今回の定旋律は、「パリ音楽院の方式による 厳格対位法」(山口博史著)という本の中にある定旋律集(p.103)Aマイナーから取ってみました。

5~7小節目の音形が8~終わりの小節でも繰り返されています。
これをアッパーパートにして、バスパートをつけていきます。
バスのメロディーをつける
始めと終わりの小節
7小節目にⅠ音がありますから、終わりには掛留を使うことにします。
始まりは、バスですからⅠ音しか選べません。
8度音です。次の小節の音選びでは、連続8度に気をつけましょう。また、強拍には音がありませんから5度音が来ても大丈夫です。
2小節目
強拍には、連続8度を避けるため、8度音程のファ(B♭)は選べません。
5度音程のシ(E)を選ぶと減3和音Ⅶのコードとなりますから、これも選べません。
残るは3度音程か、6度音程となります。ただし、6度音程と3度音程の同居はできません。同居させると、譜例右のように、第2転回形となり、2つのコードとなってしまいます。

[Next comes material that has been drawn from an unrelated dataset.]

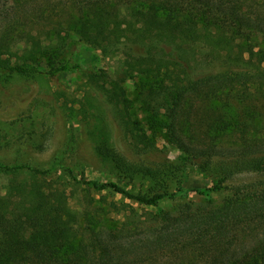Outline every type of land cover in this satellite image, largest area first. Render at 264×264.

譜例左のように6度音程ラ(D)を選び、8度音程ファ(B♭)とセットで使うことになります。
8度音程のファは弱拍に置かれますから、先行する1小節目のド(F)の8度音程音とは反行ならば使うことができます。
アルペジオになりますが、致し方ないところです。
3小節目以降

青:8度 紫:5度 黄緑:3度 緑:6度 橙:旋律音
使える音をピアノロールに示しました。
連続した順次進行をなるべく長く(3回以上連続するように)作るのがメロディーラインづくりの目的です。繋げそうなところはメロディー音も入れてあります。
これを基に、連続音の禁則などと照らし合わせて使えない音を消して、うまく繋がる音を探していきます。
譜例では連続8度、7度音程音などをチェックしています。